Water on metal oxides interfaces generate a variety of ordered motifs that depend on the structural properties of the exposed solid surfaces. Here we emphasize the importance of considering the thermodynamic state of the surrounding liquid to find the interface structures in real systems. In particular, using ab initio molecular dynamics, we have studied the thermodynamic behavior of the water induced reconstructed (WIR) anatase (0 0 1) surface under full hydration. The long standing issue of the reconstruction symmetry in this facet of the anatase, that is the TiO2 stable phase at the nanoscale, is addressed showing that the stable state for a WIR surface in vacuum and in bulk water are different, the latter depending on the thermodynamic state of the system. Thermally activated surface phase transitions between (2×4) and (2×3) symmetries are lead by the surface relaxation caused by the molecular adsorption and release phenomena at the interface. Our approach enables the validation to aqueous environment of surface-confined water structures derived in vacuum, emphasizing the role of the thermodynamics conditions for characterizing solid-liquid interfaces especially for nano sized systems.

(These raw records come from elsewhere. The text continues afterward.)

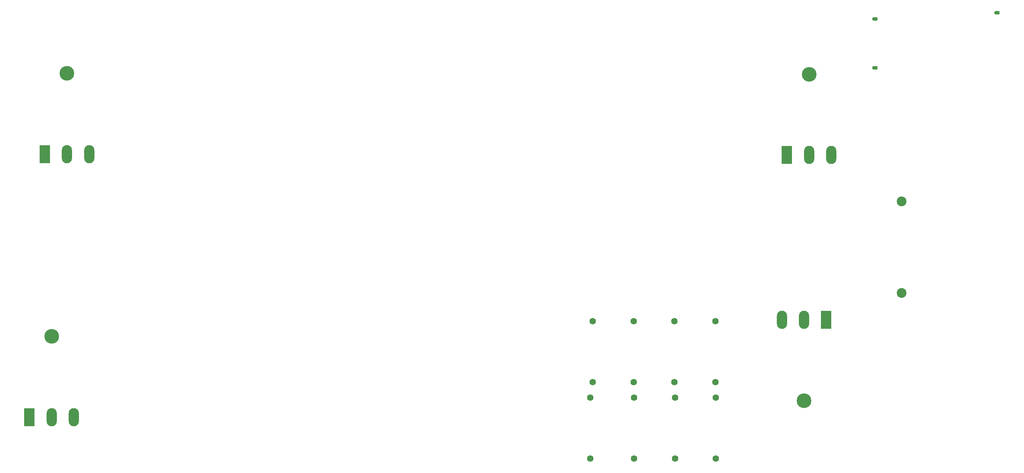
<source format=gbr>
%TF.GenerationSoftware,KiCad,Pcbnew,9.0.3*%
%TF.CreationDate,2025-09-15T08:34:33+02:00*%
%TF.ProjectId,TEST_creat_foder,54455354-5f63-4726-9561-745f666f6465,rev?*%
%TF.SameCoordinates,Original*%
%TF.FileFunction,Soldermask,Bot*%
%TF.FilePolarity,Negative*%
%FSLAX46Y46*%
G04 Gerber Fmt 4.6, Leading zero omitted, Abs format (unit mm)*
G04 Created by KiCad (PCBNEW 9.0.3) date 2025-09-15 08:34:33*
%MOMM*%
%LPD*%
G01*
G04 APERTURE LIST*
G04 Aperture macros list*
%AMRoundRect*
0 Rectangle with rounded corners*
0 $1 Rounding radius*
0 $2 $3 $4 $5 $6 $7 $8 $9 X,Y pos of 4 corners*
0 Add a 4 corners polygon primitive as box body*
4,1,4,$2,$3,$4,$5,$6,$7,$8,$9,$2,$3,0*
0 Add four circle primitives for the rounded corners*
1,1,$1+$1,$2,$3*
1,1,$1+$1,$4,$5*
1,1,$1+$1,$6,$7*
1,1,$1+$1,$8,$9*
0 Add four rect primitives between the rounded corners*
20,1,$1+$1,$2,$3,$4,$5,0*
20,1,$1+$1,$4,$5,$6,$7,0*
20,1,$1+$1,$6,$7,$8,$9,0*
20,1,$1+$1,$8,$9,$2,$3,0*%
G04 Aperture macros list end*
%ADD10C,1.604000*%
%ADD11C,3.600000*%
%ADD12R,2.500000X4.500000*%
%ADD13O,2.500000X4.500000*%
%ADD14C,2.400000*%
%ADD15RoundRect,0.115500X-0.519500X0.269500X-0.519500X-0.269500X0.519500X-0.269500X0.519500X0.269500X0*%
G04 APERTURE END LIST*
D10*
%TO.C,C78*%
X247100000Y-171500000D03*
X247100000Y-186500000D03*
%TD*%
D11*
%TO.C,Q1*%
X300250000Y-110750000D03*
D12*
X294800000Y-130610000D03*
D13*
X300250000Y-130610000D03*
X305700000Y-130610000D03*
%TD*%
D10*
%TO.C,C74*%
X246500000Y-190250000D03*
X246500000Y-205250000D03*
%TD*%
%TO.C,C76*%
X267200000Y-171500000D03*
X267200000Y-186500000D03*
%TD*%
D11*
%TO.C,Q3*%
X118000000Y-110530000D03*
D12*
X112550000Y-130390000D03*
D13*
X118000000Y-130390000D03*
X123450000Y-130390000D03*
%TD*%
D14*
%TO.C,Cdc1*%
X323000000Y-142000000D03*
X323000000Y-164500000D03*
%TD*%
D10*
%TO.C,C77*%
X257150000Y-171500000D03*
X257150000Y-186500000D03*
%TD*%
%TO.C,C72*%
X267300000Y-190250000D03*
X267300000Y-205250000D03*
%TD*%
D11*
%TO.C,Q4*%
X114250000Y-175250000D03*
D12*
X108800000Y-195110000D03*
D13*
X114250000Y-195110000D03*
X119700000Y-195110000D03*
%TD*%
D11*
%TO.C,Q2*%
X299000000Y-191000000D03*
D12*
X304450000Y-171140000D03*
D13*
X299000000Y-171140000D03*
X293550000Y-171140000D03*
%TD*%
D10*
%TO.C,C21*%
X277350000Y-190250000D03*
X277350000Y-205250000D03*
%TD*%
%TO.C,C73*%
X257250000Y-190250000D03*
X257250000Y-205250000D03*
%TD*%
D15*
%TO.C,T2*%
X346442500Y-95660000D03*
X316442500Y-97160000D03*
X316442500Y-109160000D03*
%TD*%
D10*
%TO.C,C75*%
X277250000Y-171500000D03*
X277250000Y-186500000D03*
%TD*%
M02*

</source>
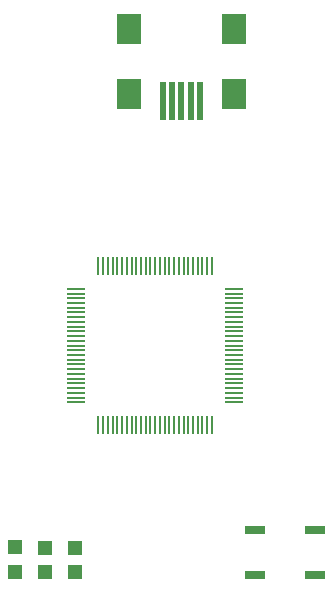
<source format=gbr>
G04 EAGLE Gerber RS-274X export*
G75*
%MOMM*%
%FSLAX34Y34*%
%LPD*%
%INSolderpaste Top*%
%IPPOS*%
%AMOC8*
5,1,8,0,0,1.08239X$1,22.5*%
G01*
%ADD10R,0.230000X1.500000*%
%ADD11R,1.500000X0.230000*%
%ADD12R,2.000000X2.500000*%
%ADD13R,0.500000X3.300000*%
%ADD14R,1.200000X1.200000*%
%ADD15R,1.651000X0.762000*%


D10*
X167265Y135946D03*
X171265Y135946D03*
X175265Y135946D03*
X179265Y135946D03*
X183265Y135946D03*
X187265Y135946D03*
X191265Y135946D03*
X195265Y135946D03*
X199265Y135946D03*
X203265Y135946D03*
X207265Y135946D03*
X211265Y135946D03*
X215265Y135946D03*
X219265Y135946D03*
X223265Y135946D03*
X227265Y135946D03*
X231265Y135946D03*
X235265Y135946D03*
X239265Y135946D03*
X243265Y135946D03*
X247265Y135946D03*
X251265Y135946D03*
X255265Y135946D03*
X259265Y135946D03*
X263265Y135946D03*
D11*
X282265Y154946D03*
X282265Y158946D03*
X282265Y162946D03*
X282265Y166946D03*
X282265Y170946D03*
X282265Y174946D03*
X282265Y178946D03*
X282265Y182946D03*
X282265Y186946D03*
X282265Y190946D03*
X282265Y194946D03*
X282265Y198946D03*
X282265Y202946D03*
X282265Y206946D03*
X282265Y210946D03*
X282265Y214946D03*
X282265Y218946D03*
X282265Y222946D03*
X282265Y226946D03*
X282265Y230946D03*
X282265Y234946D03*
X282265Y238946D03*
X282265Y242946D03*
X282265Y246946D03*
X282265Y250946D03*
D10*
X263265Y269946D03*
X259265Y269946D03*
X255265Y269946D03*
X251265Y269946D03*
X247265Y269946D03*
X243265Y269946D03*
X239265Y269946D03*
X235265Y269946D03*
X231265Y269946D03*
X227265Y269946D03*
X223265Y269946D03*
X219265Y269946D03*
X215265Y269946D03*
X211265Y269946D03*
X207265Y269946D03*
X203265Y269946D03*
X199265Y269946D03*
X195265Y269946D03*
X191265Y269946D03*
X187265Y269946D03*
X183265Y269946D03*
X179265Y269946D03*
X175265Y269946D03*
X171265Y269946D03*
X167265Y269946D03*
D11*
X148265Y250946D03*
X148265Y246946D03*
X148265Y242946D03*
X148265Y238946D03*
X148265Y234946D03*
X148265Y230946D03*
X148265Y226946D03*
X148265Y222946D03*
X148265Y218946D03*
X148265Y214946D03*
X148265Y210946D03*
X148265Y206946D03*
X148265Y202946D03*
X148265Y198946D03*
X148265Y194946D03*
X148265Y190946D03*
X148265Y186946D03*
X148265Y182946D03*
X148265Y178946D03*
X148265Y174946D03*
X148265Y170946D03*
X148265Y166946D03*
X148265Y162946D03*
X148265Y158946D03*
X148265Y154946D03*
D12*
X192990Y416071D03*
X281990Y416071D03*
X192990Y471071D03*
X281990Y471071D03*
D13*
X237490Y410071D03*
X229490Y410071D03*
X245490Y410071D03*
X253490Y410071D03*
X221490Y410071D03*
D14*
X96586Y11090D03*
X96586Y32090D03*
X121667Y10898D03*
X121667Y31898D03*
X147256Y10835D03*
X147256Y31835D03*
D15*
X299593Y46482D03*
X350393Y46482D03*
X299593Y8382D03*
X350393Y8382D03*
M02*

</source>
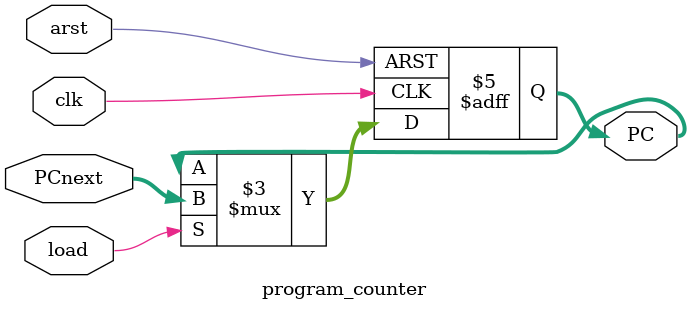
<source format=v>
module program_counter (
	input [31:0] PCnext,
	input clk, arst, load,
	output reg [31:0] PC);

always @(posedge clk or negedge arst) begin
	if (arst==0) begin
	PC<=0;
	end
	else if (load) begin
		PC<= PCnext;
	end
end

endmodule
</source>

Applied Surface Science, 550, 2021, 149354


Supercooled liquid-like dynamics in water near a fully hydrated titania surface: Decoupling of rotational and translational diffusion

Authors: Lorenzo Agosta, Mikhail Dzugutov, and Kersti Hermansson

We report an ab initio molecular dynamics (MD) simulation investigating the effect of a fully hydrated surface of TiO2 on the water dynamics. It is found that the universal relation between the rotational and translational diffusion characteristics of bulk water is broken in the water layers near the surface with the rotational diffusion demonstrating progressive retardation relative to the translational diffusion when approaching the surface. This kind of rotation–translation decoupling has so far only been observed in the supercooled liquids approaching glass transition, and its observation in water at a normal liquid temperature is of conceptual interest. This finding is also of interest for the application-significant studies of the water interaction with fully hydrated nanoparticles. We note that this is the first observation of rotation–translation decoupling in an ab initio MD simulation of water.

J. Chem. Phys. 154, 094708 (2021)